A ideia surgiu a partir de um fenômeno observado ainda em 1999, quando pesquisadores perceberam que lasers ultrarrápidos podiam criar estruturas invisíveis dentro do vidro. Essas “microexplosões” formam padrões que alteram a forma como a luz atravessa o material, permitindo armazenar dados de forma extremamente densa.

Armazenar dados por séculos sem gastar energia

Diferente dos métodos atuais, esses cristais não precisam de energia constante para manter os dados. Uma vez gravadas, as informações podem permanecer intactas por períodos extremamente longos, potencialmente por milhares de anos.

A tecnologia utiliza armazenamento em cinco dimensões, combinando posição, intensidade e orientação da luz. Isso permite guardar até 360 terabytes em um pequeno disco de vidro.

E tem mais: como esses dados são considerados “frios”, ou seja, acessados raramente, eles não precisam da velocidade dos sistemas tradicionais. Hoje, até 80% das informações do mundo entram nessa categoria, incluindo backups, arquivos antigos e registros financeiros.

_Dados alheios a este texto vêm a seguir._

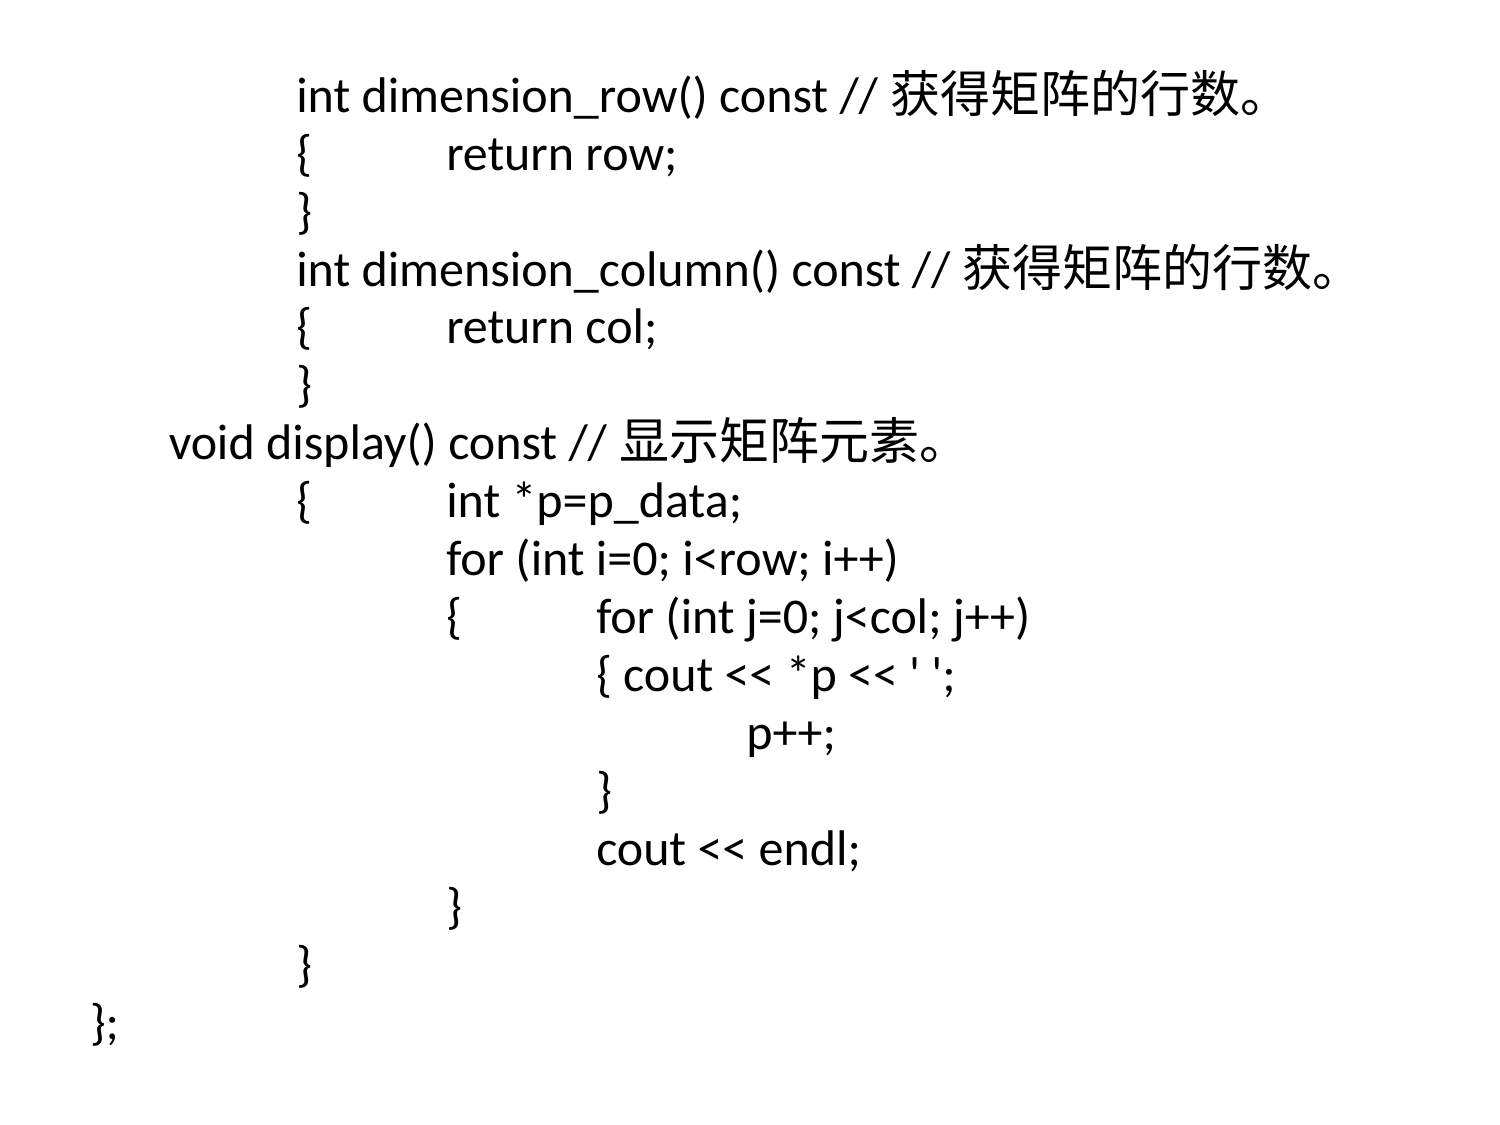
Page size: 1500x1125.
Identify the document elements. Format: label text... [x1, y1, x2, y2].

list int dimension_row() const //获得矩阵的行数。 { return row; } int dimension_column() const //获得矩阵的行数。 { return col; } void display() const //显示矩阵元素。 { int *p=p_data; for (int i=0; i<row; i++) { for (int j=0; j<col; j++) { cout << *p << ' '; p++; } cout << endl; } } }; [75, 66, 1425, 1090]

Não é a única aposta: o DNA também entra na disputa

Outra alternativa promissora é o armazenamento em DNA. Nesse caso, dados digitais são convertidos em sequências genéticas. Um único grama de DNA poderia guardar até 215 petabytes por milhares de anos, sem necessidade de refrigeração constante.

Apesar do potencial, essas tecnologias ainda enfrentam desafios, como custo elevado e adaptação à infraestrutura atual. Além disso, especialistas alertam que elas não devem substituir os sistemas atuais tão cedo.

Com o crescimento explosivo de dados, impulsionado por IA, internet e serviços digitais, será preciso repensar não só como armazenamos informação, mas também o quanto realmente precisamos guardar.